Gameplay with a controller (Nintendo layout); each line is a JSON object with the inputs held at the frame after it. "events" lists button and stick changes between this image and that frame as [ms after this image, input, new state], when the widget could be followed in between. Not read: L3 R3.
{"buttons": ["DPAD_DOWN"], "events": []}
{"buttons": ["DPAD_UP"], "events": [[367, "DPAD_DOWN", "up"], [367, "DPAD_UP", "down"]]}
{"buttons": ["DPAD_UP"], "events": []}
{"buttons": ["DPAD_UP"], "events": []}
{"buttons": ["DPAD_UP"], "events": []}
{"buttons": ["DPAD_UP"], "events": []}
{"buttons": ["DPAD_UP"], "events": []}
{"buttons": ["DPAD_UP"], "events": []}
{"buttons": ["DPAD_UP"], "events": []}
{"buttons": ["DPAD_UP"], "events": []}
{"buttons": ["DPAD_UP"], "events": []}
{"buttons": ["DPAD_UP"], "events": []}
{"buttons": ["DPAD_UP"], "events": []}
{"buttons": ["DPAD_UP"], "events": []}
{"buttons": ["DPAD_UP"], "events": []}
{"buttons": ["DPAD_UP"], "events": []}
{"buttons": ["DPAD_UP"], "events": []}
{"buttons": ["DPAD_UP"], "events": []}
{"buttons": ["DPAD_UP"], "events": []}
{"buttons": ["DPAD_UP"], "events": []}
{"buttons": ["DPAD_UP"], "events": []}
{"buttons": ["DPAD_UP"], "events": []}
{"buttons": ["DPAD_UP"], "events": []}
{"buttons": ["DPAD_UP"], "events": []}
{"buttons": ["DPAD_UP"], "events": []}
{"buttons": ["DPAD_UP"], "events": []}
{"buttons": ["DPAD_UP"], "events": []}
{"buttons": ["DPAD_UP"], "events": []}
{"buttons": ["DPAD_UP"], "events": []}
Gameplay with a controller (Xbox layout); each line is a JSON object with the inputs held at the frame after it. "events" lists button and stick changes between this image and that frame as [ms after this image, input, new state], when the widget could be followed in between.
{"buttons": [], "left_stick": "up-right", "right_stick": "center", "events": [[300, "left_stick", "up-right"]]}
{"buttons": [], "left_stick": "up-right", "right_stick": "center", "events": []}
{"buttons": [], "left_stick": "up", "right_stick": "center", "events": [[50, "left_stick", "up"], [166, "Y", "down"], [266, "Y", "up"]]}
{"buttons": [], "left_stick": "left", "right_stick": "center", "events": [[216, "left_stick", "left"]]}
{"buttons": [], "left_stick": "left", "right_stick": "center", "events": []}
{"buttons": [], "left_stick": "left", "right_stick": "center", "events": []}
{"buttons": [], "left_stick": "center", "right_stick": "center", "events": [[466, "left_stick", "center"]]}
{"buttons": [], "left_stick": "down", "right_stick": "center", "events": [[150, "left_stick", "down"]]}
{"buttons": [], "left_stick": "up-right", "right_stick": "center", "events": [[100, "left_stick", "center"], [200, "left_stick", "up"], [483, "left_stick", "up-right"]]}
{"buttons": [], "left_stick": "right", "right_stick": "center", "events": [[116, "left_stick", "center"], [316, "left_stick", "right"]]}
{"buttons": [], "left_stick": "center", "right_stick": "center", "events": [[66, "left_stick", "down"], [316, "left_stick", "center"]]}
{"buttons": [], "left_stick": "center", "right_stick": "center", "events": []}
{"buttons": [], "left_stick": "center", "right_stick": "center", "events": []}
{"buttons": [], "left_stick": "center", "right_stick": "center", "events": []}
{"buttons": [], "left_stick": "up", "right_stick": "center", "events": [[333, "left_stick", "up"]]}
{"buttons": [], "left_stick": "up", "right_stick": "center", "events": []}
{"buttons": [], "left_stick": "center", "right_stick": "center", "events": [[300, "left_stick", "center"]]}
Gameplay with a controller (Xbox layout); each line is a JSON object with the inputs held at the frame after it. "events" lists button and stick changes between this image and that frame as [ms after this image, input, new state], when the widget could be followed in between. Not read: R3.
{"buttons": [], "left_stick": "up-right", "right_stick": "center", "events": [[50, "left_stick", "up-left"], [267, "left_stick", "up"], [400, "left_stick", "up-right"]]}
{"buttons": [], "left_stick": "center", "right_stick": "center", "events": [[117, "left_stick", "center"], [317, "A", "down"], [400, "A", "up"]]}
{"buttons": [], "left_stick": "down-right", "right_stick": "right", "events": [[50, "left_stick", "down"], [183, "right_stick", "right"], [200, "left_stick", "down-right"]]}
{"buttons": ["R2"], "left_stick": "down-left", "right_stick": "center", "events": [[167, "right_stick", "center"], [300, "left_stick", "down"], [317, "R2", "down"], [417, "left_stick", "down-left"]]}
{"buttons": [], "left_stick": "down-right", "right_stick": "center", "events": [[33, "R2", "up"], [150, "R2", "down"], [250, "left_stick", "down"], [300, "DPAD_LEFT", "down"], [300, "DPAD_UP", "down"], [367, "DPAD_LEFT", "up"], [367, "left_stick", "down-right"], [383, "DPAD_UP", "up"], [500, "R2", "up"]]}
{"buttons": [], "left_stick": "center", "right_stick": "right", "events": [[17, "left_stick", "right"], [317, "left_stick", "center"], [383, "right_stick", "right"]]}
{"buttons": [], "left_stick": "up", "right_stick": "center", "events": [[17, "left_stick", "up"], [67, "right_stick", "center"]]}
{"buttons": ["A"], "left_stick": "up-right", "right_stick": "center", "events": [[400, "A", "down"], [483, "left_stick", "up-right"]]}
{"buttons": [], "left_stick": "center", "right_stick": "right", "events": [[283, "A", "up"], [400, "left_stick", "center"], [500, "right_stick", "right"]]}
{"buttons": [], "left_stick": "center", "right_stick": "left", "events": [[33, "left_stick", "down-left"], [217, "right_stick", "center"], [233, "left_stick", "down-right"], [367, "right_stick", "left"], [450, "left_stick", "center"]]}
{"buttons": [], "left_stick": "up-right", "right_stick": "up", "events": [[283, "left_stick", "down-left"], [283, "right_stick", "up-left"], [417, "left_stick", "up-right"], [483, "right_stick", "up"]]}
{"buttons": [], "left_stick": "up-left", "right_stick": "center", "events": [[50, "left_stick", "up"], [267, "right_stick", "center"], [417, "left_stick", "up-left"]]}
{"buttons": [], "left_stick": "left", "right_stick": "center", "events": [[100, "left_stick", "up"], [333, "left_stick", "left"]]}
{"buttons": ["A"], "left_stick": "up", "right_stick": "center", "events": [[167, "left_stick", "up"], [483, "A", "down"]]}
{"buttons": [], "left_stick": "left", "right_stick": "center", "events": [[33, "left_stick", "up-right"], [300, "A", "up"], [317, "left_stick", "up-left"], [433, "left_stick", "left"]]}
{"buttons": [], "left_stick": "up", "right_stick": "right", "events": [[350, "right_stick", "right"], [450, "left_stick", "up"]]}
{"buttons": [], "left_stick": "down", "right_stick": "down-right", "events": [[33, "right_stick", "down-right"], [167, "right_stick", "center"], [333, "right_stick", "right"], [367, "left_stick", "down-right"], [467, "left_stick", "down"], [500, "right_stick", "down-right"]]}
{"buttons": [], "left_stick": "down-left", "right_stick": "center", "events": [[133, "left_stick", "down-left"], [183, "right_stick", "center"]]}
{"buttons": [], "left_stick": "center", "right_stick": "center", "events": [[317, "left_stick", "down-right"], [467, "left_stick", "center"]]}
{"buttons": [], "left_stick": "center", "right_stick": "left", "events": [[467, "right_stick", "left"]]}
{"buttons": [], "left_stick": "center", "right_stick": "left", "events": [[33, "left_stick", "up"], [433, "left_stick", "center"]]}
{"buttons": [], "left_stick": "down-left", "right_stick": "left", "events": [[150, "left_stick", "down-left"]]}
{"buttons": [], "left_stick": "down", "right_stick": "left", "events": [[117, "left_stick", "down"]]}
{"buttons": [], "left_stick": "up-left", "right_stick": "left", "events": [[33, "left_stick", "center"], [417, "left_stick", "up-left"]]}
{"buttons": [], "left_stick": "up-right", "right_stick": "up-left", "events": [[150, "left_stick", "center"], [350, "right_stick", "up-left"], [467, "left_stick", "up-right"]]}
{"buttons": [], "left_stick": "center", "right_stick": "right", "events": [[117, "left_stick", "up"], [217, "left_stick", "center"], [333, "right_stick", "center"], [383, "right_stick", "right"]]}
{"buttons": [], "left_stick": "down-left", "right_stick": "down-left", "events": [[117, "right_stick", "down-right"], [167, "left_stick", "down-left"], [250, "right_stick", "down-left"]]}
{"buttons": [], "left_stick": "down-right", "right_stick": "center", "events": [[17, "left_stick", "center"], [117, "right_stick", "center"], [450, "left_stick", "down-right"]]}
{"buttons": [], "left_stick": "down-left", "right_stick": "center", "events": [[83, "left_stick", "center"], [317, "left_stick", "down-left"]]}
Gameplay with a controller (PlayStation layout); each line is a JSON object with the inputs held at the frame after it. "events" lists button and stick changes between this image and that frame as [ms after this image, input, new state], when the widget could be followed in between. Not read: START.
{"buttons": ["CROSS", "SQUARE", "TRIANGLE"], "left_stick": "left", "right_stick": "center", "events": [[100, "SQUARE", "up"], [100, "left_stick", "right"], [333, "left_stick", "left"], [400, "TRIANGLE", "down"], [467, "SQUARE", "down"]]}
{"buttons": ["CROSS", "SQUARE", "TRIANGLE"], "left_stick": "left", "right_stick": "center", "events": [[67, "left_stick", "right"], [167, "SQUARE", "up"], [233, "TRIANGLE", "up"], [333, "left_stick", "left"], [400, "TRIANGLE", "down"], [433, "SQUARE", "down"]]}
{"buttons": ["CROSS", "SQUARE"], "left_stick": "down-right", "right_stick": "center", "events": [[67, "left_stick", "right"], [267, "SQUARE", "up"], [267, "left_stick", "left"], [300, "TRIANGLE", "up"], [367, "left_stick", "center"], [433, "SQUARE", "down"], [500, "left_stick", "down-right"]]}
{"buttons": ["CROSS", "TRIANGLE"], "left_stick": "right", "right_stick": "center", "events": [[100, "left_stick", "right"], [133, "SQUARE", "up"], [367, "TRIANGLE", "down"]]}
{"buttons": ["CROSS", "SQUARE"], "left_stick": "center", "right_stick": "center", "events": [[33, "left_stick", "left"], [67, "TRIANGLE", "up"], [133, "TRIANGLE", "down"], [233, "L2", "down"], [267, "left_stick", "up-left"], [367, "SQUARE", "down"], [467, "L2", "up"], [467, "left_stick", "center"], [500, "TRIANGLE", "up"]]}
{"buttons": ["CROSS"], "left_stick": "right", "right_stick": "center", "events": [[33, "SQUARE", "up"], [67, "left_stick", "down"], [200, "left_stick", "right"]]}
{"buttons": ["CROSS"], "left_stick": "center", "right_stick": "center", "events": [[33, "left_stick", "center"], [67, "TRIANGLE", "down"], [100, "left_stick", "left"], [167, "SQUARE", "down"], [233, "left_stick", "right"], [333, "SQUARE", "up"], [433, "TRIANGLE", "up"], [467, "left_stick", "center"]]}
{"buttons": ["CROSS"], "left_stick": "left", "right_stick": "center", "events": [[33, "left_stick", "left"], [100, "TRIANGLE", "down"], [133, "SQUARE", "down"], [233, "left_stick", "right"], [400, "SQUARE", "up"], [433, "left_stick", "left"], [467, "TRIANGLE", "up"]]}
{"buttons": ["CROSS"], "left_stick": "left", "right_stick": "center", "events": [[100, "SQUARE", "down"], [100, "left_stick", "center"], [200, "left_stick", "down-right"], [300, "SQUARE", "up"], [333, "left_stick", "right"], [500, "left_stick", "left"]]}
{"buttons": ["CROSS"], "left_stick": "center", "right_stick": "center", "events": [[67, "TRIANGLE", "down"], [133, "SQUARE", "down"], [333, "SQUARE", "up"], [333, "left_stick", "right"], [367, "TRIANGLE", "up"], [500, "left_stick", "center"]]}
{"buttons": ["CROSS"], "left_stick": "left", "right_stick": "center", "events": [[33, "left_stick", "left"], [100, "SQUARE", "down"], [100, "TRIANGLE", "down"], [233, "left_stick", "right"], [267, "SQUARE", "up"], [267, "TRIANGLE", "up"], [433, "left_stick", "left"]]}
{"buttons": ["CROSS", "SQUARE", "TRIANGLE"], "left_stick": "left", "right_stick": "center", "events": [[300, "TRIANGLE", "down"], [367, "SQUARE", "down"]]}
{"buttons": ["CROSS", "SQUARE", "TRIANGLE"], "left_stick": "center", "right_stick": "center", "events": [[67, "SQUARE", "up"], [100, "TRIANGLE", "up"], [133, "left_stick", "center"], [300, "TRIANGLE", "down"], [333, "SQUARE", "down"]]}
════════════════════
For each line above that includes "changes", make a copy.

Gameplay with a controller (Nintendo layout); each line is a JSON object with the inputs held at the frame after it. "events" lists button and stick changes between this image and that frame as [ms after this image, input, new state], when the widget could be followed in between. Not read: L3 R3.
Gameplay with a controller (Xbox layout); each line is a JSON object with the inputs held at the frame after it. "events" lists button and stick changes between this image and that frame as [ms after this image, input, new state], when the widget could be followed in between.
Gameplay with a controller (Xbox layout); each line is a JSON object with the inputs held at the frame after it. "events" lists button and stick changes between this image and that frame as [ms after this image, input, new state], when the widget could be followed in between. Not read: R3.
Gameplay with a controller (PlayStation layout); each line is a JSON object with the inputs held at the frame after it. "events" lists button and stick changes between this image and that frame as [ms after this image, input, new state], when the widget could be followed in between. Not read: START.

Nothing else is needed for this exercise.